- [Work instruction A]:
Answer these questions about the forum post on Florida citrus and farmland:
(i) In what time frame did the freezes wipe out the citrus groves?
(ii) Why did the state cut down the poster's parents' citrus trees?
(iii) In the photo of the post in West Palm Beach's agricultural area, how far above the ground was its top?
- [Work instruction B]: Carry on the forum post about Florida citrus and farmland, starting after its final sentence.
** Opening Supplied passage block **
This is how disruptive technology has always worked, where at the beginning it's expensive, and it's hard, and it has a lot of problems, and people question whether it's worth it, but you have to go through all that to make progress and the transition away from burning petroleum for energy will be no different.
 
   / Choice: food or solar fields #327  
Didn't Florida have a big problem in the 80s/90s with some citrus tree disease?
Yes and there were multiple freezes fairly close together that wiped out the citrus groves in the 1983-85 time frame if I remember right. Florida citrus has had freezes going back over a century that have wiped out the citrus groves. However, the freezes, Global Warming don't you know, all but wiped out citrus in the central and northern Florida. The groves moved south but many farmers were wiped out.

Pre Freeze, one could drove the back roads of Florida and only see lovely small towns and citrus for miles and miles and miles. After the freezes, the groves looked like a battle had been fought in them. Utter destruction. Miles and miles of dead trees. It was horrible to see and really looked like a battlefield from WWI. Once lovely groves looked like death and the farm houses soon followed. :eek: Given the land prices, the need to build houses, and the years it would take to produce fruit again, farmer sold the land. They really had no choice.

The various citrus diseases did not help either. My parents had a few citrus trees and the state cut them down to stop the spread of one of the citrus viruses.

Regarding sugar cane. Florida produces quite a bit of cane sugar and there used to be tariffs in place to protect the large company farms around Lake Okeechobee. At some point, the fields will be down to bed rock, because the muck soil they consist of, degrades when exposed to air. There is, or was, a post in the agricultural area of West Palm Beach that was installed in the 1930's are there abouts. The post was driven to bedrock and left flush with the ground. I saw a photo of the post 30ish years ago, and the top of the post was a good six feet above ground...

Places I grew up in in South East Florida grew truck crops, but those fields have been turned into houses and strips malls. Springs and rivers we used to go swimming, fishing, and canoeing, that were in the middle of no where, and were gorgeous spots surrounded by live oaks forest, pine forest and citrus groves now grow houses, highways, malls, and parking lots...
** Closing Supplied passage block **
** Opening Given information block **
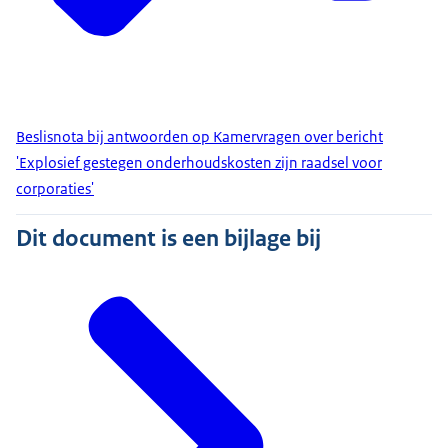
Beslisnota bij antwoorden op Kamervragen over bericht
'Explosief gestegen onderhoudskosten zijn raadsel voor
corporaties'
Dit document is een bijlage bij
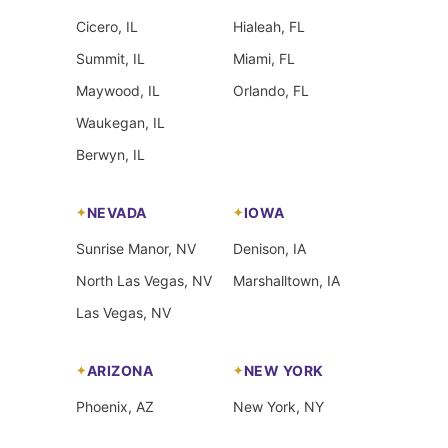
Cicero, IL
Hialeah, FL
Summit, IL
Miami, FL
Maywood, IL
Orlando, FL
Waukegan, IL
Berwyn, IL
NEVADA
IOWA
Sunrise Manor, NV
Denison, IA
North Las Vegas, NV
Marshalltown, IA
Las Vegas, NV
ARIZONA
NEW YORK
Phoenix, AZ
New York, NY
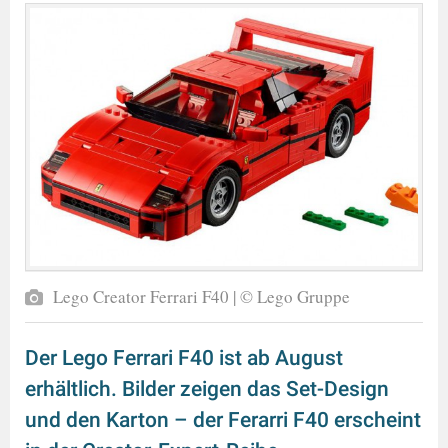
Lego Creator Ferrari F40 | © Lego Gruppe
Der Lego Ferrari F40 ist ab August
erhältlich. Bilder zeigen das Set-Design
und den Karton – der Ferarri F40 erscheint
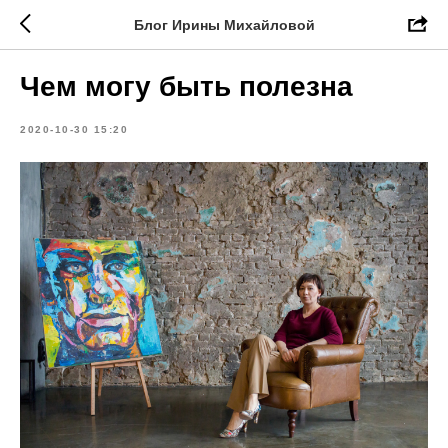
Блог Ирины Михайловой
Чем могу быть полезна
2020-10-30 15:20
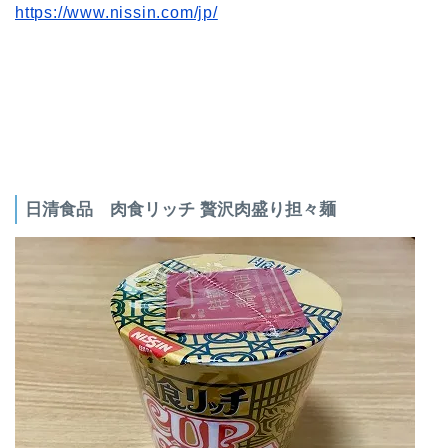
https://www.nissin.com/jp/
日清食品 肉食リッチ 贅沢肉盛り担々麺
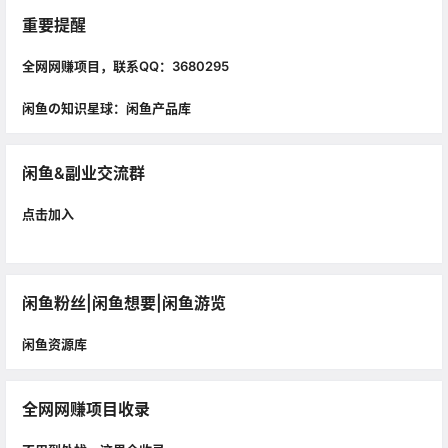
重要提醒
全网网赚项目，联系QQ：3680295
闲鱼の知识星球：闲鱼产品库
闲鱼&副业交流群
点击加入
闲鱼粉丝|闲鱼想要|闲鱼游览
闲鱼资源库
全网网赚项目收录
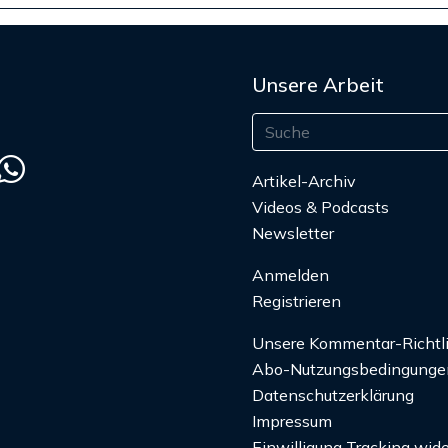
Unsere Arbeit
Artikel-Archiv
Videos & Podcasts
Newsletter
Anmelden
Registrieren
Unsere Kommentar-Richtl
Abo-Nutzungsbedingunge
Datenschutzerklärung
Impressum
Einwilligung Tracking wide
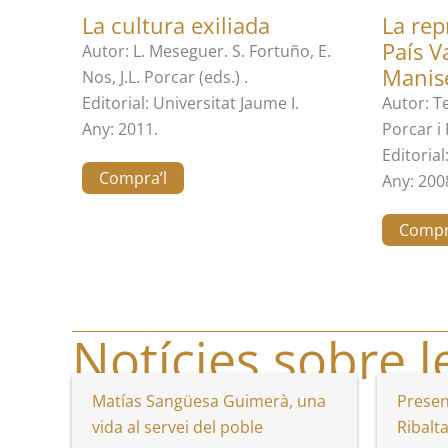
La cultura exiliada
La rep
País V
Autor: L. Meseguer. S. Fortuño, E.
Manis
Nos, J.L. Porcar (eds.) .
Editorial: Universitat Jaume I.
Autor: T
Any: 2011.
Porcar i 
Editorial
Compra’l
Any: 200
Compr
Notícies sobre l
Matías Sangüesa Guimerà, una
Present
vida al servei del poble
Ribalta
** Closing Given information block **
- [Written reply A]:
(i) Around 1983–85.
(ii) To stop the spread of one of the citrus viruses.
(iii) A good six feet.

- [Written reply B]:
They paved paradise and put up a parking lot
With a pink hotel, a boutique, and a swinging hot spot
Don't it always seem to go
That you don't know what you got 'til it's gone
They paved paradise and put up a parking lot

I knew what we had but there was no way to save paradise...
 
Last edited:
   / Choice: food or solar fields #328  
There are fields of solar panels in my area and have been for a few years now. They are pretty danged ugly and one owner put up one of those fences with green plastic to hide the solar panels, which looks worse than the panels themselves. :eek: 😁

Most of the farm land here is small acreage and I don't think that productive. The farms mostly grew tobacco and maybe corn. Tobacco went away years ago and I seldom seen it grown anymore. Given the economics of growing grain/corn, planting on small parcels is not going to work money wise. Putting up a solar installation is likely the best bang for the buck.

We have seen very large solar installations in eastern NC.

Non of the installations are growing crops under the panels.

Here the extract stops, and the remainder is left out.